Imaginez la suite. Ça s'envoie promener. Ça se menace. Ça ne se parle plus. Lise Trottier s'est fait dire par une vieille voisine très digne, dont un proche veut des éoliennes: «Si vous n'êtes pas contente, retournez d'où vous venez!»
Les soirs de conseil municipal, deux flics de la SQ sont présents. Parce que, comme dit le directeur général de Saint-Jacques, Jean-Pierre Cayer: «Il y a du magasinage de tapes sur le nez.» Raymond Laprade, président du comité du OUI, se fait montrer le majeur par un voisin, quand il le croise. Bref, l'énergie éolienne, c'est de l'énergie verte. Pourtant, elle apporte une autre forme de pollution, sociale...
À Saint-Jacques, comme ailleurs, les opposants ont réclamé un référendum. Qu'on détermine, OUI ou NON, si la ville appuie le projet d'Innergex. Le maire Beaudin ne veut rien savoir. Il dit que faire un référendum avant la décision d'Hydro, «c'est comme pelleter avant que la neige tombe». D'autres municipalités, pourtant, l'ont fait.
À Innergex, on m'a dit que la compagnie a bel et bien consulté la population. C'est vrai. Je note qu'ailleurs, des promoteurs ont choisi de participer à des consultations publiques avant la fin de l'appel d'offres de septembre 2007.
Pas Innergex, pas à Saint-Jacques.

Incompétence et anarchie

Je voudrais bien vous dire que des officiels municipaux comme MM. Cayer et Beaudin sont des ratoureux, des crosseurs. Mais ce n'est pas vrai. Ce sont des incompétents. Dans le domaine éolien, je veux dire.
Ils ne connaissent rien à l'éolien. Comme la plupart des maires de villages du Québec qui se frottent aux compagnies comme Innergex. Comme la plupart des fonctionnaires de MRC qui doivent encadrer l'exploitation éolienne.
Quand TransCanada Energy deale avec un maire de village pour bâtir un parc éolien, je m'excuse, mais le maire est hors de son élément. Voici une compagnie de 20 milliards qui parle à un maire gérant un budget de 1 million. Le combat n'est pas égal. La conversation non plus. C'est envoyer un pee-wee dans le septième match de la Coupe Stanley. Évidemment qu'il va se faire étamper dans la bande...
Mais ce n'est pas la faute du maire. Ce n'est pas la faute du DG. Eux, ils font des cachotteries pour arracher quelques milliers de dollars aux Innergex de ce monde, afin de garnir leurs budgets municipaux, faméliques.

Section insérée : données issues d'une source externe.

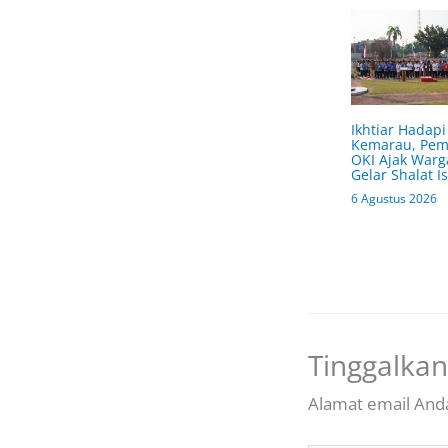
Ikhtiar Hadapi
Kemarau, Pe
OKI Ajak Warg
Gelar Shalat Is
6 Agustus 2026
Tinggalka
Alamat email Anda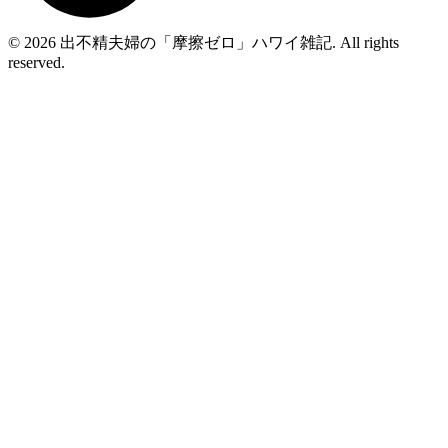
© 2026 出不精夫婦の「摩擦ゼロ」ハワイ雑記. All rights
reserved.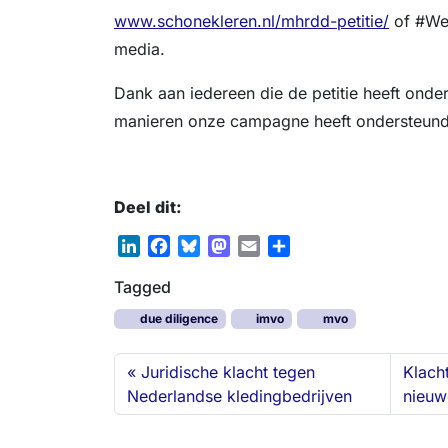
www.schonekleren.nl/mhrdd-petitie/
of #We
media.
Dank aan iedereen die de petitie heeft onde
manieren onze campagne heeft ondersteund
Deel dit:
L
F
B
M
E
D
i
a
l
a
m
e
Tagged
n
c
u
s
a
l
k
e
e
t
i
e
due diligence
imvo
mvo
e
b
s
o
l
n
d
o
k
d
Juridische klacht tegen
Klach
I
o
y
o
Nederlandse kledingbedrijven
nieuw
n
k
n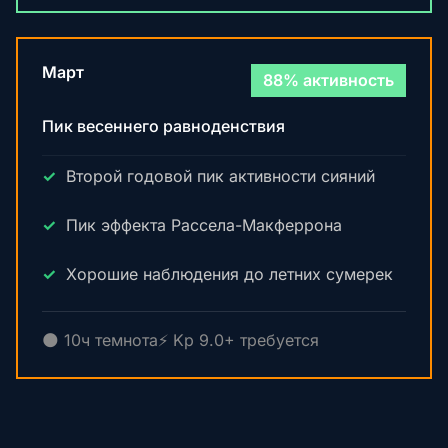
Март
88% активность
Пик весеннего равноденствия
Второй годовой пик активности сияний
Пик эффекта Рассела-Макферрона
Хорошие наблюдения до летних сумерек
🌑 10ч темнота
⚡ Kp 9.0+ требуется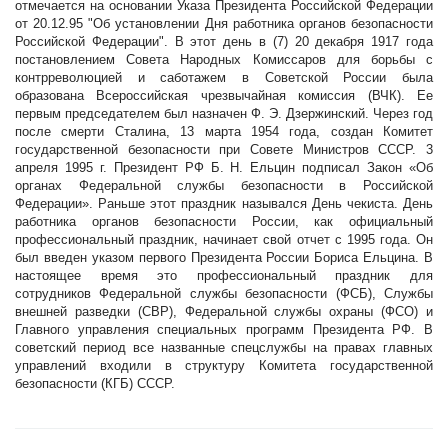
отмечается на основании Указа Президента Российской Федерации
от 20.12.95 "Об установлении Дня работника органов безопасности
Российской Федерации". В этот день в (7) 20 декабря 1917 года
постановлением Совета Народных Комиссаров для борьбы с
контрреволюцией и саботажем в Советской России была
образована Всероссийская чрезвычайная комиссия (ВЧК). Ее
первым председателем был назначен Ф. Э. Дзержинский. Через год
после смерти Сталина, 13 марта 1954 года, создан Комитет
государственной безопасности при Совете Министров СССР. 3
апреля 1995 г. Президент РФ Б. Н. Ельцин подписал Закон «Об
органах Федеральной службы безопасности в Российской
Федерации». Раньше этот праздник назывался День чекиста. День
работника органов безопасности России, как официальный
профессиональный праздник, начинает свой отчет с 1995 года. Он
был введен указом первого Президента России Бориса Ельцина. В
настоящее время это профессиональный праздник для
сотрудников Федеральной службы безопасности (ФСБ), Службы
внешней разведки (СВР), Федеральной службы охраны (ФСО) и
Главного управления специальных программ Президента РФ. В
советский период все названные спецслужбы на правах главных
управлений входили в структуру Комитета государственной
безопасности (КГБ) СССР.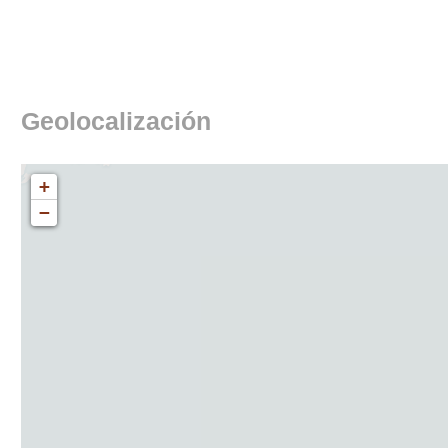
Geolocalización
+
−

C'est la faute du gouvernement de Jean Charest qui n'a pas encadré le terrain de jeu, en poussant Hydro à acheter de l'énergie éolienne au privé, il y a près de trois ans. En permettant qu'un maire de mauvaise foi, comme Camille Beaudin à Saint-Jacques, puisse appuyer un projet de 26 éoliennes sans être obligé de consulter les gens.

Les ministres de M. Charest, déconnectés, disent qu'il n'y a pas d'anarchie dans l'exploitation éolienne. C'est faux, bien sûr. Ce ne fut qu'anarchique. Voyez Saint-Jacques. Voyez Stanbridge-Station. Voyez Saint-Ulric. Ouvrez les yeux, il y a de la zizanie partout. Il y en aura encore.
Partout, comme je dis, il y a eu de la zizanie. Dans Brome-Missisquoi, un projet éolien a suscité une vive opposition l'an dernier. Les plaies sont encore vives. Le député libéral Pierre Paradis, encourageant les élus à consulter les gens quand il est question d'éolien, a parlé de «fracture sociale» au quotidien La Voix de L'Est.
Demain, Jean Charest va dévoiler les gagnants de l'appel d'offres éolien d'Hydro-Québec, accompagné du PDG de la société d'État, Thierry Vandal.
Ils seront souriants, euphoriques, sûrs de contribuer au développement durable du Québec. Ils auront peut-être raison.

Qu'ils sachent que partout au Québec, avec leurs marguerites géantes ensemencées dans le chaos, ils ont aussi fomenté de petites haines durables. C'est ça, dans cette histoire, qui est terrible.